Russia will confront a persistent protest movement and a steady decline in oil revenues over the coming years, Citibank said Wednesday.
Despite the efforts of bureaucrats and politicians, the country's stock exchanges, the valuations of its major companies, its budget and its currency still move closely in line with commodity prices.
And the government will be "constrained from all sides" in tackling this dependency by delicate issues including pension reform, military expenditure and the implementation of President Putin's pre-election spending promises, said Elina Rybakova, chief economist at Citibank in Russia.
"There are no easy decisions left," she told reporters. "Only very complicated decisions remain, and they will not be made until we have our backs against the wall."
Russia's break-even oil price — the point at which the budget will balance — is currently about $120 a barrel. Citibank's five-year forecast for Brent crude is $85 a barrel.

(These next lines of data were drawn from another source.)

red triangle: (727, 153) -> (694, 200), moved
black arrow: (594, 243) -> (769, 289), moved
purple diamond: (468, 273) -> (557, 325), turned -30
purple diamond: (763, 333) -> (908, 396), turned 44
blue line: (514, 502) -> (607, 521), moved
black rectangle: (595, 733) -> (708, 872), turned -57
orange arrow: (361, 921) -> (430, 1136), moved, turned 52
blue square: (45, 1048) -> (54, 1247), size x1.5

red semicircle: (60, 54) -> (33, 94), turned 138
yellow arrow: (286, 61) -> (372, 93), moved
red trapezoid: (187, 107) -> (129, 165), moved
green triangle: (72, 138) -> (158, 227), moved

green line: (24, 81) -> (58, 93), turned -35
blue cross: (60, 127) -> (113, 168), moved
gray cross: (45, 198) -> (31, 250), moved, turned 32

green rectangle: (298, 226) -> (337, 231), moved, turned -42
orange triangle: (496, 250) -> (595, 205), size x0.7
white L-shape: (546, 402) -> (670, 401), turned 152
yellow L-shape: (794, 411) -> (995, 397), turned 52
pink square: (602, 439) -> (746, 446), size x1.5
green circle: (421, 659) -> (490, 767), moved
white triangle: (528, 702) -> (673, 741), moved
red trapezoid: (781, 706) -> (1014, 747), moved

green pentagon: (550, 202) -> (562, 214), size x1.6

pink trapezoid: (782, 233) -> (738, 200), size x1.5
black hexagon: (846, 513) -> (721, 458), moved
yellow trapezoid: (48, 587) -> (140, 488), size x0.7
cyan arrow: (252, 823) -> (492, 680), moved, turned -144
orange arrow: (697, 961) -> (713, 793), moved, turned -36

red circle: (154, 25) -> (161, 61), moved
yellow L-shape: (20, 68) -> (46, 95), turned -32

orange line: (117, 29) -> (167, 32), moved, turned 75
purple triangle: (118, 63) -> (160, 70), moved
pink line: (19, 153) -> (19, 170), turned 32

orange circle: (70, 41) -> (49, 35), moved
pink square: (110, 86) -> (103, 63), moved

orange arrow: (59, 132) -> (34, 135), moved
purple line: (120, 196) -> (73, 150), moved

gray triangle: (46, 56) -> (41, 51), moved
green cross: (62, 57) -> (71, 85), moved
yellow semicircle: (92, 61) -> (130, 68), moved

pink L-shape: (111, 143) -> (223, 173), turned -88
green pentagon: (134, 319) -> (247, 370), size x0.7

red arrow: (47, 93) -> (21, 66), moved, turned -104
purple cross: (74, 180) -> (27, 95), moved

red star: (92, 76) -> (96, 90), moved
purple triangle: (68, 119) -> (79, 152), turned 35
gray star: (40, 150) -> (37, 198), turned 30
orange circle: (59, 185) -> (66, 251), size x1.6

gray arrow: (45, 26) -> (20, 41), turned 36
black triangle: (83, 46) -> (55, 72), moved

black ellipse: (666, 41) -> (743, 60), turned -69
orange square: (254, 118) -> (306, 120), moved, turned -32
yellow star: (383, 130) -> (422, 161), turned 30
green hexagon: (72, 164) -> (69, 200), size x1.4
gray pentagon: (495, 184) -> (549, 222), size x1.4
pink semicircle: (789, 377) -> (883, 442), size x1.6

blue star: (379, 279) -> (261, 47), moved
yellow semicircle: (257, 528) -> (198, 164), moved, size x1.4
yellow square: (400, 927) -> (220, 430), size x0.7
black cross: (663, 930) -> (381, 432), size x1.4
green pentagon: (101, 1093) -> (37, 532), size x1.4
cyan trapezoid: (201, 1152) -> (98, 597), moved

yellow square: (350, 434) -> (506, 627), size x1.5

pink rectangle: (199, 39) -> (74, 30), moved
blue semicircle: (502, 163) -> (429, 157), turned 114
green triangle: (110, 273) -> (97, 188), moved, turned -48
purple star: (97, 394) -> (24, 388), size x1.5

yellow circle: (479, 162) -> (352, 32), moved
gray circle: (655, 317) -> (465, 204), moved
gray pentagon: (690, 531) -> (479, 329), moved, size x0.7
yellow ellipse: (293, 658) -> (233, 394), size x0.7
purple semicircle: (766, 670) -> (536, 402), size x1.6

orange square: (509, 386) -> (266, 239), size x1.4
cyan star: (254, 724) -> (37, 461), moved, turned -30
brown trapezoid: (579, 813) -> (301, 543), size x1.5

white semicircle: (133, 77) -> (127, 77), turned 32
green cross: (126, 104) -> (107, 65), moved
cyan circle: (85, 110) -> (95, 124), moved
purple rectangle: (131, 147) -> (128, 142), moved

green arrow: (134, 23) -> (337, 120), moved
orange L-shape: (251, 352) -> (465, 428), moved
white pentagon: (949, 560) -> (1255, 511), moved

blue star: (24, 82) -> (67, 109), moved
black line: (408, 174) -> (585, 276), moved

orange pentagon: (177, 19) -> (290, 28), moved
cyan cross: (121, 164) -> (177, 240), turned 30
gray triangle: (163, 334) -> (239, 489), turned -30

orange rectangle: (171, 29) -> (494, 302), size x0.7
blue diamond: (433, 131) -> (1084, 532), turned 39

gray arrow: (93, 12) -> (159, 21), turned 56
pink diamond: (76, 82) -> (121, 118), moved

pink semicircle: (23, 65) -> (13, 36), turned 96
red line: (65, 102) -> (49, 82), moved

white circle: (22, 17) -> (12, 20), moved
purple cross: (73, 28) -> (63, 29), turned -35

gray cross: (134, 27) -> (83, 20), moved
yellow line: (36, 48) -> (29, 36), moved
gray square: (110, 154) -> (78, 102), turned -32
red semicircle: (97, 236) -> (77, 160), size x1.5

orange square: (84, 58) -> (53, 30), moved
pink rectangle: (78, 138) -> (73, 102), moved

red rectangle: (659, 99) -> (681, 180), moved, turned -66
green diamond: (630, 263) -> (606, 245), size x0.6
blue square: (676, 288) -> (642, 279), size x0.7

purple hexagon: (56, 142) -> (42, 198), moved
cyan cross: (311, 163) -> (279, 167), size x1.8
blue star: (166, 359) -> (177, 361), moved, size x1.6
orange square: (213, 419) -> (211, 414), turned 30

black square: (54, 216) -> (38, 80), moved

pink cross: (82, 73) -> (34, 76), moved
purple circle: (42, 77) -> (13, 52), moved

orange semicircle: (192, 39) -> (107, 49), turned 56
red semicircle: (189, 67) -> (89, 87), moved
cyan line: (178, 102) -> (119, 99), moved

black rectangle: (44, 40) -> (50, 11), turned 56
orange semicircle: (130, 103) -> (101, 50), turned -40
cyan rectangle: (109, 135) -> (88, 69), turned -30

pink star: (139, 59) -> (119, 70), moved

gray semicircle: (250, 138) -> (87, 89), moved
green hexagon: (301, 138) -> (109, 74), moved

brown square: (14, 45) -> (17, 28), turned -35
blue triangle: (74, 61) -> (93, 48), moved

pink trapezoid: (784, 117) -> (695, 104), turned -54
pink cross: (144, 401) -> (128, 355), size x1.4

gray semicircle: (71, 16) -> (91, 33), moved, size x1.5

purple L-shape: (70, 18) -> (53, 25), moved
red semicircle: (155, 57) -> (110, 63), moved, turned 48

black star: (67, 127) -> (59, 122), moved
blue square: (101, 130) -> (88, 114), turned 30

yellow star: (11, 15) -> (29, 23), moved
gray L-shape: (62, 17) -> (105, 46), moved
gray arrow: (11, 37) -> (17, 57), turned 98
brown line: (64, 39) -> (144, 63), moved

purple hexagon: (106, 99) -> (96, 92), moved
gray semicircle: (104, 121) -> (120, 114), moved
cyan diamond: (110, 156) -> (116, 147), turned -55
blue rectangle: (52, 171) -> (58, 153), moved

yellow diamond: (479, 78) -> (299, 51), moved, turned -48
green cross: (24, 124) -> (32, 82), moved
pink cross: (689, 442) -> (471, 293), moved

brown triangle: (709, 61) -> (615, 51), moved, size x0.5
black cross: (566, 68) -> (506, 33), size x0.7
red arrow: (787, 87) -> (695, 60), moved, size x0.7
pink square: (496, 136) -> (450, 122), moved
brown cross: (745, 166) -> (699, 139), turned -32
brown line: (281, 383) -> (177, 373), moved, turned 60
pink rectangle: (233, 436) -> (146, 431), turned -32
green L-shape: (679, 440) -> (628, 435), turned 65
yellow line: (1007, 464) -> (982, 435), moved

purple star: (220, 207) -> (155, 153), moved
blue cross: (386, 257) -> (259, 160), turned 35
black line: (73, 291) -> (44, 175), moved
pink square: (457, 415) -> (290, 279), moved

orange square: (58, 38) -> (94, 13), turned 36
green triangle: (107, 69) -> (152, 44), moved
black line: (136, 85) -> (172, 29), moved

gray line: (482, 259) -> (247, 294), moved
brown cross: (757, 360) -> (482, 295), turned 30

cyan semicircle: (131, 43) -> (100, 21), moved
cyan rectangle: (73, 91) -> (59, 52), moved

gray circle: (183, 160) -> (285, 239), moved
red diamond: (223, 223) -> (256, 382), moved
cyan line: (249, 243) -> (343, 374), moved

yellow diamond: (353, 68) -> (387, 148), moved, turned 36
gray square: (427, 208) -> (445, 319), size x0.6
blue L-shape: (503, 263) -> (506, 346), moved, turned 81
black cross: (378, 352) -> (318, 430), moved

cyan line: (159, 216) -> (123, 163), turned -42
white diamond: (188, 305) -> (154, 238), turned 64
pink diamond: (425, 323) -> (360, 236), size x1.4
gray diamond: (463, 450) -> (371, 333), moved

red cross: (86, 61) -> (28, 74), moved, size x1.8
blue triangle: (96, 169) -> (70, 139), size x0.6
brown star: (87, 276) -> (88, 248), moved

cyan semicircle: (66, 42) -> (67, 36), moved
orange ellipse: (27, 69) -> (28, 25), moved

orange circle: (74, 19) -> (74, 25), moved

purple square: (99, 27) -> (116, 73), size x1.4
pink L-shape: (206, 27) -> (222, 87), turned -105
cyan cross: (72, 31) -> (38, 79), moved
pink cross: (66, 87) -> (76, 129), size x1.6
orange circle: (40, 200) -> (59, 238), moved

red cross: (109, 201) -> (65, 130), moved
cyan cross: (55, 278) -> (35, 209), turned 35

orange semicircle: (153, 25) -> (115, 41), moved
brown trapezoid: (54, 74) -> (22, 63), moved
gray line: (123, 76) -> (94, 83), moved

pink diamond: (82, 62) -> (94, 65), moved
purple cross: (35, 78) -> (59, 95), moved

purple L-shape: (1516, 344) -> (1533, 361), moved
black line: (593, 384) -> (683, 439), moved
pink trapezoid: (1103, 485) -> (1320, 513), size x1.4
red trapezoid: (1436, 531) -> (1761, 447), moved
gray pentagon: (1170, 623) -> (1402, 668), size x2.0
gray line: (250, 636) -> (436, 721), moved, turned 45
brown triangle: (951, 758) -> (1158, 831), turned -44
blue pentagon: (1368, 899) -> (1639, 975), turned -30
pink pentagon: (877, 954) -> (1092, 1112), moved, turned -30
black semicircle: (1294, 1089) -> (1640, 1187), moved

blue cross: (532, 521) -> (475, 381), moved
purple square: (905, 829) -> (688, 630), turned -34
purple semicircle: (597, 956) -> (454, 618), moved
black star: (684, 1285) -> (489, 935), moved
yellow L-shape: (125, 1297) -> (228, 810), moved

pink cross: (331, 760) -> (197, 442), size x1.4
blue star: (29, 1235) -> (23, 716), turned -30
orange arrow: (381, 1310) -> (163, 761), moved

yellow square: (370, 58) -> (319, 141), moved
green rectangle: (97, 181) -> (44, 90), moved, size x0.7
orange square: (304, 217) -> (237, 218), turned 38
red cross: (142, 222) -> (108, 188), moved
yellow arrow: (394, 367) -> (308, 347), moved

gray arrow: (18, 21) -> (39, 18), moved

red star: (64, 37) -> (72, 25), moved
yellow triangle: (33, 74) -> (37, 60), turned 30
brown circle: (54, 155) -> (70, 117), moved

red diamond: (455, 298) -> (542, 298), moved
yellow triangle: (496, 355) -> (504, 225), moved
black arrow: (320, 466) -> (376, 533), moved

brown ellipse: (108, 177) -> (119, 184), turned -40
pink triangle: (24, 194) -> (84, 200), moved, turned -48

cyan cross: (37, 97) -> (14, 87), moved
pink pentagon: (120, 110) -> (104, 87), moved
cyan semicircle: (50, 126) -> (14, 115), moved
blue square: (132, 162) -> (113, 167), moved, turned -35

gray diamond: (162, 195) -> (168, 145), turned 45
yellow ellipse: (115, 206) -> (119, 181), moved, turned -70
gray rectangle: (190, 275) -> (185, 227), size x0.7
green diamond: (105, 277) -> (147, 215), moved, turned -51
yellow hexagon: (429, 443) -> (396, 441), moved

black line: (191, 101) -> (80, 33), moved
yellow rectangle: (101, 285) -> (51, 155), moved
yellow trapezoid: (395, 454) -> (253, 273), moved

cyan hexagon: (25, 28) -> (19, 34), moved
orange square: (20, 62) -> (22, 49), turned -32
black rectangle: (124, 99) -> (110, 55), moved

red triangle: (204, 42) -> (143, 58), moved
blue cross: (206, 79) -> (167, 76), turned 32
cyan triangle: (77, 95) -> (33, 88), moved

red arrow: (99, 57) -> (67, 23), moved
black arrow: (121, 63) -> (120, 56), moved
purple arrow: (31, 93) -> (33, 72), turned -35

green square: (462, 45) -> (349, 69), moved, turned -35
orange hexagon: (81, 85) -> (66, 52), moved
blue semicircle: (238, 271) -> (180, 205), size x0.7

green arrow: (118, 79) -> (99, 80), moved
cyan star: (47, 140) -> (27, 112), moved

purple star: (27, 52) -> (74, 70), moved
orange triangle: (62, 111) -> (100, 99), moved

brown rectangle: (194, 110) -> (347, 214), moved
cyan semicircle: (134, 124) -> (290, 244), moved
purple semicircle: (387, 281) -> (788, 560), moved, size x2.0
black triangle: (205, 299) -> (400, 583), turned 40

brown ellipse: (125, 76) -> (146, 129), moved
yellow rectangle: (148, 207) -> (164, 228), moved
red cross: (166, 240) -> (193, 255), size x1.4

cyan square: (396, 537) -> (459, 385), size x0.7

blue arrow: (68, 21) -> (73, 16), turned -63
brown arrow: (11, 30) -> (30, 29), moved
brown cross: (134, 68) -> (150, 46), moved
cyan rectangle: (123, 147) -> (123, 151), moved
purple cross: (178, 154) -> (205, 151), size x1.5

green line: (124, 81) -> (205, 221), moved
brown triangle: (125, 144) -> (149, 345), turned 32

The international banking giant is bearish on oil because of the emerging boom in shale oil production in the United States. Gas prices in the United States dropped dramatically as a result of the exploitation of shale gas reserves, and shale oil could follow its example, said Seth Kleinman, head of Citibank's European energy research. This is likely to result in a "supply side revolution."
A $1 increase in the price of Urals crude, the Russian benchmark, adds about $55 billion rubles ($1.8 billion) to the budget, Finance Minister Anton Siluanov said last year.
Citibank has calculated that, on average, the ruble appreciates or depreciates against the euro-dollar basket by 1 percent for every 15 percent change in the oil price.
Given the expectation of declining oil prices, Russia's dependency on energy exports makes many of its stocks unattractive, said Kingsmill Bond, Citibank's chief Russia strategist.
An exception is the "fabulous story" of companies benefiting from consumer growth, including Sberbank, VTB and Internet provider Yandex, Bond added. But their equities are illiquid and only account for about a quarter of the market.
The shadow of political risk also hangs over the economic outlook, said Citibank, which has been consistent in its view that the urban protest movement that erupted after Dec. 4 Duma elections last year is not an ephemeral phenomenon.
A demonstration in Moscow on May 6 was attended by about 50,000 people and resulted in violent clashes in the center of the city.
There was an expectation that the official return of Vladimir Putin to the presidency in March would calm the situation and usher in another 12 years of political stability, Rybakova said.
"But, from the point of view of the market, what did we learn from the [presidential] election that we didn't know three months ago?"